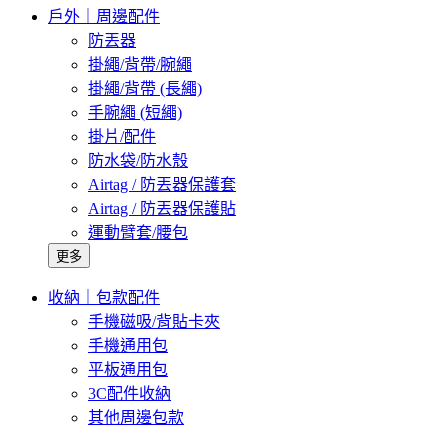
戶外｜周邊配件
防丟器
掛繩/背帶/腕繩
掛繩/背帶 (長繩)
手腕繩 (短繩)
掛片/配件
防水袋/防水殼
Airtag / 防丟器保護套
Airtag / 防丟器保護貼
運動臂套/腰包
更多
收納｜包款配件
手機磁吸/背貼卡夾
手機通用包
平板通用包
3C配件收納
其他周邊包款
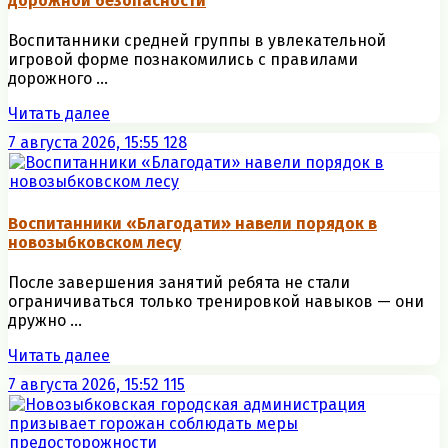
дорожной безопасности
Воспитанники средней группы в увлекательной
игровой форме познакомились с правилами
дорожного ...
Читать далее
7 августа 2026, 15:55
128
Воспитанники «Благодати» навели порядок в
новозыбковском лесу
После завершения занятий ребята не стали
ограничиваться только тренировкой навыков — они
дружно ...
Читать далее
7 августа 2026, 15:52
115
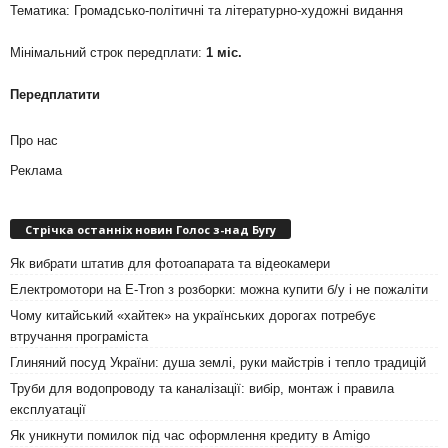
Тематика: Громадсько-політичні та літературно-художні видання
Мінімальний строк передплати:
1 міс.
Передплатити
Про нас
Реклама
Стрічка останніх новин Голос з-над Бугу
Як вибрати штатив для фотоапарата та відеокамери
Електромотори на E-Tron з розборки: можна купити б/у і не пожаліти
Чому китайський «хайтек» на українських дорогах потребує
втручання програміста
Глиняний посуд України: душа землі, руки майстрів і тепло традицій
Труби для водопроводу та каналізації: вибір, монтаж і правила
експлуатації
Як уникнути помилок під час оформлення кредиту в Amigo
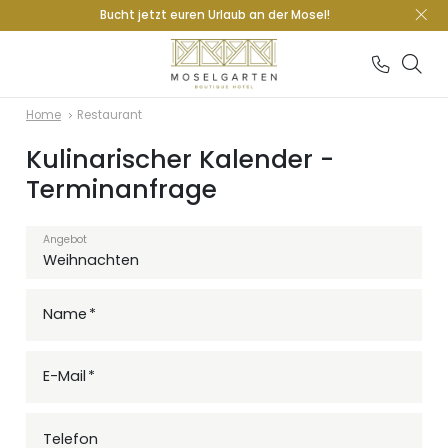
Bucht jetzt euren Urlaub an der Mosel!
Home
Restaurant
Kulinarischer Kalender -
Terminanfrage
Angebot
Name
E-Mail
Telefon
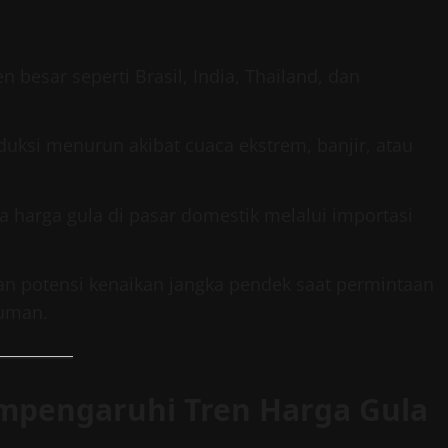
 besar seperti Brasil, India, Thailand, dan
duksi menurun akibat cuaca ekstrem, banjir, atau
 harga gula di pasar domestik melalui importasi
kan potensi kenaikan jangka pendek saat permintaan
numan.
empengaruhi Tren Harga Gula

* _What to work on_: Reproduce every line of text in the material above in its original order and without any changes. Leave the pictures out of your answer.

* _Response_:
戶外｜周邊配件
防丟器
掛繩/背帶/腕繩
掛繩/背帶 (長繩)
手腕繩 (短繩)
掛片/配件
防水袋/防水殼
Airtag / 防丟器保護套
Airtag / 防丟器保護貼
運動臂套/腰包
更多
收納｜包款配件
手機磁吸/背貼卡夾
手機通用包
平板通用包
3C配件收納
其他周邊包款
дорожной безопасности
Воспитанники средней группы в увлекательной
игровой форме познакомились с правилами
дорожного ...
Читать далее
7 августа 2026, 15:55
128
Воспитанники «Благодати» навели порядок в
новозыбковском лесу
После завершения занятий ребята не стали
ограничиваться только тренировкой навыков — они
дружно ...
Читать далее
7 августа 2026, 15:52
115
Тематика: Громадсько-політичні та літературно-художні видання
Мінімальний строк передплати:
1 міс.
Передплатити
Про нас
Реклама
Стрічка останніх новин Голос з-над Бугу
Як вибрати штатив для фотоапарата та відеокамери
Електромотори на E-Tron з розборки: можна купити б/у і не пожаліти
Чому китайський «хайтек» на українських дорогах потребує
втручання програміста
Глиняний посуд України: душа землі, руки майстрів і тепло традицій
Труби для водопроводу та каналізації: вибір, монтаж і правила
експлуатації
Як уникнути помилок під час оформлення кредиту в Amigo
Bucht jetzt euren Urlaub an der Mosel!
Home
Restaurant
Kulinarischer Kalender -
Terminanfrage
Angebot
Name
E-Mail
Telefon
 besar seperti Brasil, India, Thailand, dan
duksi menurun akibat cuaca ekstrem, banjir, atau
 harga gula di pasar domestik melalui importasi
kan potensi kenaikan jangka pendek saat permintaan
numan.
empengaruhi Tren Harga Gula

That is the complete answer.